Cada um tem seu cada qual

 

   Acho que lá no fundo todo mundo tem um segredo, uma verdade que é só sua. Nem que for escondidinho, lá, no fundinho das ideias, guardado na cachola ou no coração, temos sempre alguma coisa que só nós sabemos. Às vezes nem nós mesmos sabemos. Uma vontade, um deslize, algo que fizemos contra o que acreditamos. Ou até mesmo que acreditávamos quando fizemos, mas mudamos de ideia ou de ideias. Enfim.
Complicado? Não!
   Joana era uma senhora pequena, magrela, de seus 65 anos insuportavelmente cheios de moral.
   - Mulher tem que zelar pela casa, cuidar bem dos filhos. Tem que passar com ferro o pano de prato (coisa que sempre achei absurdamente inútil, assim como passar meia, toalha e afins). Mulher tem que costurar e usar dedal. Mulher que não usa dedal costura pouco e costura mal – Joana costumava dizer-  Tem que saber cozinhar, deixar sempre a casa impecável, limpar azulejos com álcool. Hoje em dia, a mulher tem que trabalhar fora, mas não pode deixar de lado o marido, a casa e principalmente os filhos. Ah o que tem de criança sem educação nos dias de hoje. E tudo culpa da mãe que é ausente. Antigamente? Não, na minha época não tinha essas coisas. Mulher era mulher de verdade.
   Quando o assunto era casamento, Joana era enfática:
   - A mulher que segura o relacionamento. Homens são assim mesmo, distraídos. E eles traem mesmo. É instinto, eles nem têm tanta culpa. É do homem isso. Pra um casamento dar certo, é a mulher que o segura com sua paciência e espírito materno e também com sua sensualidade na hora certa. Casamento, pra dar certo, a mulher tem que ser submissa. Obedecer e fazer a vontade do marido. Se a mulher faz tudo certo, o homem vai embora pra que? Eles acabam procurando outra sempre, mas se a mulher for uma boa esposa, o homem não vai embora. Se o José tem outra, eu não sei. Mas nunca faltou nada aqui em casa!
   Mas se você quisesse ver Joana virar um bicho bastava dizer que fulana engravidou antes de casar.
   -É o fim dos tempos!!! Como isso pode ser normal? Na minha época os casamentos duravam porque ‘intimidades’ só aconteciam depois do casamento. É!!A gente usava um lençol branco na noite de núpcias. A mancha vermelha provava nossa virgindade.  Onde já se viu, casar de barriga? Essas moças não se dão valor!!!Por isso que os homens são assim. Não respeitam mais. Ah, não consigo nem falar, de tão nervosa que fico só de pensar em uma filha minha pegar barriga antes de casar. Tá ouvindo, Andréia? Isso nunca vou admitir. Faça isso e não será mais a minha filha. 
Até que um dia, sua filha mais velha parou para pensar. Vale descrever Andréia como uma moça de 31 anos, muito bonita, que já havia sofrido muito com as ideias retrógradas da mãe, principalmente as vezes que resolver apresentar algum namorado em casa. 
   Naquele dia, Andréia, pela primeira vez, parou para fazer contas. 
   - Mãe, em que ano a senhora casou? 
   -Casei em Janeiro de 1981. Ah, a cerimonia foi tão linda, entrei de branco, pura igual uma....

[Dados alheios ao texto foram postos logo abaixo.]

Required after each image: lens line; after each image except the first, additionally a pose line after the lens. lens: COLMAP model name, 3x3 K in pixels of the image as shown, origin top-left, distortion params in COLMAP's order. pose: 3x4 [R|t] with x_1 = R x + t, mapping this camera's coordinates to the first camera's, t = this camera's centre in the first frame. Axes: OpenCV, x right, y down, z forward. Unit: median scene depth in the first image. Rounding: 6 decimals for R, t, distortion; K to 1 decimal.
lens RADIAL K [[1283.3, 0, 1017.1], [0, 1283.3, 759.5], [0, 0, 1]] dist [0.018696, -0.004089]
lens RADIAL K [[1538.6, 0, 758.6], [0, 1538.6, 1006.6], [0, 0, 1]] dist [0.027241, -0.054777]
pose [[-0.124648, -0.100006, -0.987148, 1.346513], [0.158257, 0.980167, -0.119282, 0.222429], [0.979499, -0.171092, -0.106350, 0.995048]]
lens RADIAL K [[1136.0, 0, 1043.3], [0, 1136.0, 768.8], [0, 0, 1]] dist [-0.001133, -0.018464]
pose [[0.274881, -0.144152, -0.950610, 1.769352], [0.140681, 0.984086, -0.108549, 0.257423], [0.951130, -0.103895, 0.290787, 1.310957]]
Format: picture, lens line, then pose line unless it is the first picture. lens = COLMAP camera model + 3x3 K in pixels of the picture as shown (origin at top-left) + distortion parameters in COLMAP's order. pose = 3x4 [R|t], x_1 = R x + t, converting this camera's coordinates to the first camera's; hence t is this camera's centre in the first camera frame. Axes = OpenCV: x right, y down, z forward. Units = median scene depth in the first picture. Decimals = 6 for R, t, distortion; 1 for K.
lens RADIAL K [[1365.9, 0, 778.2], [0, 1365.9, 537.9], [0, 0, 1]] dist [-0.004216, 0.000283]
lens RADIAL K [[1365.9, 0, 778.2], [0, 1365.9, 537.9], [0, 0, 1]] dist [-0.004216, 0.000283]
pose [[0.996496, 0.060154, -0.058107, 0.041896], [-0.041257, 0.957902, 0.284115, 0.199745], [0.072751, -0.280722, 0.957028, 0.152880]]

   - Mãe...-Andréia deu uma pausa e continuou- você deve ter sido a noiva mais linda de 1981.
   Mas Andréia, na verdade, evitou um constrangimento, coisa que sua mãe nunca fez. Ela nasceu em Abril de 1981, tendo, portanto, sua mãe engravidado em agosto do ano anterior.
   Andréia olhou para o irmão que logo sacou a incoerência da pseudo-moral da mamãe. 
   Antes que o caçula dissesse qualquer coisa, Andréia rebateu:
   - Juninho, cada um tem seu cada qual.